Entries supplied:
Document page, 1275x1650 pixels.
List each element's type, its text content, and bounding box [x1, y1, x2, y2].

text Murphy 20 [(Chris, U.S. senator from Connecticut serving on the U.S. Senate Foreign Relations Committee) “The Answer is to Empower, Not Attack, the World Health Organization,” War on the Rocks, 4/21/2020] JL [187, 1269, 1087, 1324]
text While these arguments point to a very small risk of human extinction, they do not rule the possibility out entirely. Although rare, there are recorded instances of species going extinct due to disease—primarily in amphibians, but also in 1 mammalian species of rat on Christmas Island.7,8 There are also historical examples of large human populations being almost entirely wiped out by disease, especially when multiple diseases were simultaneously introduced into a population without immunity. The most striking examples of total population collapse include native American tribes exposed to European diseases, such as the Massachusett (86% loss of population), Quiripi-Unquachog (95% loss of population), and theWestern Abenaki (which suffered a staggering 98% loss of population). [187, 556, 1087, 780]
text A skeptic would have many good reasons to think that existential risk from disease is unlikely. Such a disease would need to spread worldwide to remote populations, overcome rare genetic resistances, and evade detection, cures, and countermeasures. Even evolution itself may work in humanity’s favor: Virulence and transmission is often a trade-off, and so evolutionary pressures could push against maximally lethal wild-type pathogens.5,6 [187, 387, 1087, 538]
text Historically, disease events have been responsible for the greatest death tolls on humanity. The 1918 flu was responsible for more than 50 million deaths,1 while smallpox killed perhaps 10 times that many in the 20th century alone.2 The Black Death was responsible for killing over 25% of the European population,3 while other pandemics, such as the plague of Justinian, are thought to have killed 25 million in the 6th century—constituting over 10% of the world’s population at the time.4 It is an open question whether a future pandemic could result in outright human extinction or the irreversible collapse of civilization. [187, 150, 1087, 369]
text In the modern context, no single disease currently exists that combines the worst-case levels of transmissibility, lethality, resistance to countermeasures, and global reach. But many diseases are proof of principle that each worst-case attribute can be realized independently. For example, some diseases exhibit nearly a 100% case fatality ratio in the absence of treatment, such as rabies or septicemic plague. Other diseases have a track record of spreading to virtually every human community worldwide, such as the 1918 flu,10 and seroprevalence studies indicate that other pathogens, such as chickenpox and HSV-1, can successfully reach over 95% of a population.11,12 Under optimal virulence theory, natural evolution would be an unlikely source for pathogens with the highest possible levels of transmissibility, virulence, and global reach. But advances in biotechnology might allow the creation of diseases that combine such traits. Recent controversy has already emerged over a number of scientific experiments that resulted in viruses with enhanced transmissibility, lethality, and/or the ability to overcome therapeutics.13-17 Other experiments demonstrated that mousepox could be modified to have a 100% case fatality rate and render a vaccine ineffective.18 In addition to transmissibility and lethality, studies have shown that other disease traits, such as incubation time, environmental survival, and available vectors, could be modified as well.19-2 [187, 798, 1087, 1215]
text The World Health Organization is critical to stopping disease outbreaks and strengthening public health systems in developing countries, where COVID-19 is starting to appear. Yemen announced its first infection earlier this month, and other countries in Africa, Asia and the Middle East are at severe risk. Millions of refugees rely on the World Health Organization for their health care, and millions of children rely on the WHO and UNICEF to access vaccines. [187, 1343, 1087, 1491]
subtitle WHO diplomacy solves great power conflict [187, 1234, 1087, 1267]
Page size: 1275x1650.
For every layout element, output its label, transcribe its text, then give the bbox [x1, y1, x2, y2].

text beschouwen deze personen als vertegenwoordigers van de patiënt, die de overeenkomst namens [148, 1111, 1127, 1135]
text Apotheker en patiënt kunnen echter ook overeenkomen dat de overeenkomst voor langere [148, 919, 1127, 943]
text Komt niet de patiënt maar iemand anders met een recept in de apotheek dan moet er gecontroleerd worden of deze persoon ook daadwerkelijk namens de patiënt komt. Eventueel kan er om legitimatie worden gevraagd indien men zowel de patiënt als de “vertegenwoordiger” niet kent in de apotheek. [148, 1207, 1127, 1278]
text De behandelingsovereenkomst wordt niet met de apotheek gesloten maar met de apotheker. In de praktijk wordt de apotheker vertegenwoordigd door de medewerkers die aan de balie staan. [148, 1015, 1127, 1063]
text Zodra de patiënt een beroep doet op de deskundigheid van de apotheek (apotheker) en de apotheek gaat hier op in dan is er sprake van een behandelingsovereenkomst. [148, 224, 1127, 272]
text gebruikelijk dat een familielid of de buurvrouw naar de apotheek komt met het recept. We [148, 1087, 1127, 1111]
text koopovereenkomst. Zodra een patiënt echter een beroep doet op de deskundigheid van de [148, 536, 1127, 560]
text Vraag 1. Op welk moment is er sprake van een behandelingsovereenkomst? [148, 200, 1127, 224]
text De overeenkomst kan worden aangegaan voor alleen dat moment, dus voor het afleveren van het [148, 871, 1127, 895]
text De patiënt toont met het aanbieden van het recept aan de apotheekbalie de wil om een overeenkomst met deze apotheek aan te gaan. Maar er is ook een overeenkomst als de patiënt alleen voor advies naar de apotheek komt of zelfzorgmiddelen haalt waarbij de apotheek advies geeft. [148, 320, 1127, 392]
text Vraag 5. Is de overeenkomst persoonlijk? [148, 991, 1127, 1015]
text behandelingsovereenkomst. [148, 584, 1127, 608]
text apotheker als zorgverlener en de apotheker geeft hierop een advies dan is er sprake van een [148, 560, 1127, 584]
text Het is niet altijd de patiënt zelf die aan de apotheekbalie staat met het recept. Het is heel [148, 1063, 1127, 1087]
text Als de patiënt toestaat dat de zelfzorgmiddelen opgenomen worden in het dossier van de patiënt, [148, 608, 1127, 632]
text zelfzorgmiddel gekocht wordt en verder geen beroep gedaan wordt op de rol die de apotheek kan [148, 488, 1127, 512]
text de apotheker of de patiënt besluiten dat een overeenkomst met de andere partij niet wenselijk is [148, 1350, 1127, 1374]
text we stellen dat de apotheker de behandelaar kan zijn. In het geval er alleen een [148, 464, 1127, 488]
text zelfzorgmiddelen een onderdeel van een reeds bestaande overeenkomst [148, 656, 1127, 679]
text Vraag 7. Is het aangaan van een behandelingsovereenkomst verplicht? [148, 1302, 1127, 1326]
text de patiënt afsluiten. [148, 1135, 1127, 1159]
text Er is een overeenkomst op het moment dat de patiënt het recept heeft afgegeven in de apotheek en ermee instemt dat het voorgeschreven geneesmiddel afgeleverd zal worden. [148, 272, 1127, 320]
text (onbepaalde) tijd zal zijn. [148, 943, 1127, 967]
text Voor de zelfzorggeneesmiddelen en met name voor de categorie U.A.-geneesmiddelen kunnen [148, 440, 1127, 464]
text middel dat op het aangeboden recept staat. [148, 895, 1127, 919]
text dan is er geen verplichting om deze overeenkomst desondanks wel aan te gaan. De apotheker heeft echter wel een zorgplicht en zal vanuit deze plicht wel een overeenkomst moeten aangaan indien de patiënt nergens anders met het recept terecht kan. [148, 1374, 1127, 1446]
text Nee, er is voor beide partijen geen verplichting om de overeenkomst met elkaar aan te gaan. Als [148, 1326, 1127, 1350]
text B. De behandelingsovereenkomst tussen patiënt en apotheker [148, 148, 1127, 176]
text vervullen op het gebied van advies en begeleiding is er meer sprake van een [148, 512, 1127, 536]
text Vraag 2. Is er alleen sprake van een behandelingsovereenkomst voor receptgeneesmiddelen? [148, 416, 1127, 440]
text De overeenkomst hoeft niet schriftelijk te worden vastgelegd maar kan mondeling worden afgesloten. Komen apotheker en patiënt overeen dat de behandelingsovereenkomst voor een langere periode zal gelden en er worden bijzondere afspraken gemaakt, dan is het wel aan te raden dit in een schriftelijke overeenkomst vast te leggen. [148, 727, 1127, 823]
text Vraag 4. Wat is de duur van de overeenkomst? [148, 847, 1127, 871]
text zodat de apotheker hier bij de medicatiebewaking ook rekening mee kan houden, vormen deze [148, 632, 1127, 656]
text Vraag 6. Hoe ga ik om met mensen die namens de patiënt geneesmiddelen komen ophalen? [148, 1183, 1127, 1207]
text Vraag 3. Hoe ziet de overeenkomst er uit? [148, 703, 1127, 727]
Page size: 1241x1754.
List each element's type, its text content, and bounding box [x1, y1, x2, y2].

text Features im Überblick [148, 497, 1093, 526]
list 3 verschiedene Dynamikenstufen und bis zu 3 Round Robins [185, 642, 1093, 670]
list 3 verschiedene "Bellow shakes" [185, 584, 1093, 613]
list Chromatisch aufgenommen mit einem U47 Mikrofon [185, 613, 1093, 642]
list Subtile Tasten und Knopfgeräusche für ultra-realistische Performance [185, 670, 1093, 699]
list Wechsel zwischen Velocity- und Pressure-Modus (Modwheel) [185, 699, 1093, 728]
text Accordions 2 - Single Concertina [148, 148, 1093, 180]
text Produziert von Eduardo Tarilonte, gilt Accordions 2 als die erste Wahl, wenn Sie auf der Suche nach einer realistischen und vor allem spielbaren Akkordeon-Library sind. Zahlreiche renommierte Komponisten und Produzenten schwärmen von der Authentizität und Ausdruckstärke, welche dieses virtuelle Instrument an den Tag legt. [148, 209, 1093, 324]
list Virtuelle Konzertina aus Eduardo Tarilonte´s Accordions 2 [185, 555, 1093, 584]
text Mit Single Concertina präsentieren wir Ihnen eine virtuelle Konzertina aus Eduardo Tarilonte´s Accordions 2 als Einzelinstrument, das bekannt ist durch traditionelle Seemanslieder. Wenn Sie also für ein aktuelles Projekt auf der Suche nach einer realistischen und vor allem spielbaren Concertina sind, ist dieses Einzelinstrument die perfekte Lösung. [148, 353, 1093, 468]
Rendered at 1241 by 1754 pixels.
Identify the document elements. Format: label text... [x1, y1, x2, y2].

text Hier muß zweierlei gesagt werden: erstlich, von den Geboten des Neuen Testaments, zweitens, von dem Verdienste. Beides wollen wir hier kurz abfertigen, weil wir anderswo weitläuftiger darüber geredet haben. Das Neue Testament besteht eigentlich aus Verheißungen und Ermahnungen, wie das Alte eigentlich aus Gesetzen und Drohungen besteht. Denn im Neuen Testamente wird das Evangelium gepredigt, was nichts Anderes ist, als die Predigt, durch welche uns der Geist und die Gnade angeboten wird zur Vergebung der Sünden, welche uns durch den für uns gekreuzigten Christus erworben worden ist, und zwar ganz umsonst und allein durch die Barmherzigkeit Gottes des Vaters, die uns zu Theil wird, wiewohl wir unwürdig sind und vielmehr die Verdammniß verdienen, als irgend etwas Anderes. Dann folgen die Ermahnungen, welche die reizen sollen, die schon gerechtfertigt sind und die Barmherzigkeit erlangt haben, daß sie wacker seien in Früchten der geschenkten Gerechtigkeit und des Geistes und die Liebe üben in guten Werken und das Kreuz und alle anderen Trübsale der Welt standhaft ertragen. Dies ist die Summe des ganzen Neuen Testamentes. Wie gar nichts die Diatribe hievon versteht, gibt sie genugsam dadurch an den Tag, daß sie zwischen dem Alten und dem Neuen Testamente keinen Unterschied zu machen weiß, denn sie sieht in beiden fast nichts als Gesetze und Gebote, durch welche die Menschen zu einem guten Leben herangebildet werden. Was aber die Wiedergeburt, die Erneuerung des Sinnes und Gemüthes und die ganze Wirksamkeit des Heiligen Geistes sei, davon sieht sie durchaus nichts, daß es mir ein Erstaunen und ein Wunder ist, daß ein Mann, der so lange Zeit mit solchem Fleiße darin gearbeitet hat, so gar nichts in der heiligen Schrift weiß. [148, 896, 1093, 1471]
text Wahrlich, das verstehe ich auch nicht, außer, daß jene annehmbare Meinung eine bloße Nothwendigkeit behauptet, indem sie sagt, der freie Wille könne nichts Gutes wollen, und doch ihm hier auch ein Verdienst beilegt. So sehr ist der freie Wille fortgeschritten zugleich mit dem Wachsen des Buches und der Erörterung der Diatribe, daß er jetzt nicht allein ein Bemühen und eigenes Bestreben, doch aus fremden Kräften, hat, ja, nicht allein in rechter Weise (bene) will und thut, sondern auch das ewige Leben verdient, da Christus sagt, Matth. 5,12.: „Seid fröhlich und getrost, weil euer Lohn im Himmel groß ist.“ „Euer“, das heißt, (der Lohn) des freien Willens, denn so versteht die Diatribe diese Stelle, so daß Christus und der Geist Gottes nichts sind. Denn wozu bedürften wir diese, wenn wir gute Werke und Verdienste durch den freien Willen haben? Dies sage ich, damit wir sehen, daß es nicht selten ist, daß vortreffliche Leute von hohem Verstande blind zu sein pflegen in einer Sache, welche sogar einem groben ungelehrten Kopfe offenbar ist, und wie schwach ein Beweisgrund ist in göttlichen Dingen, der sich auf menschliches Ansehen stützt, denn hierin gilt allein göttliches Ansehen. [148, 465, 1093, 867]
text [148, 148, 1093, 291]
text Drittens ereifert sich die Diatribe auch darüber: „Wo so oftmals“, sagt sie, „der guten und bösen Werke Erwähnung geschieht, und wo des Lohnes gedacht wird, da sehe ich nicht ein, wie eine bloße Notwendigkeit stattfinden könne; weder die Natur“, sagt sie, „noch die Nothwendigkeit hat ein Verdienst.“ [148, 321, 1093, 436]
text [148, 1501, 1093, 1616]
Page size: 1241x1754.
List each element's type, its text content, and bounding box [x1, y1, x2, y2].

Task: Return every line of the material in which the word "pixels" is found.

Exercise response:
Document page, 1275x1650 pixels.
Rendered at 1241 by 1754 pixels.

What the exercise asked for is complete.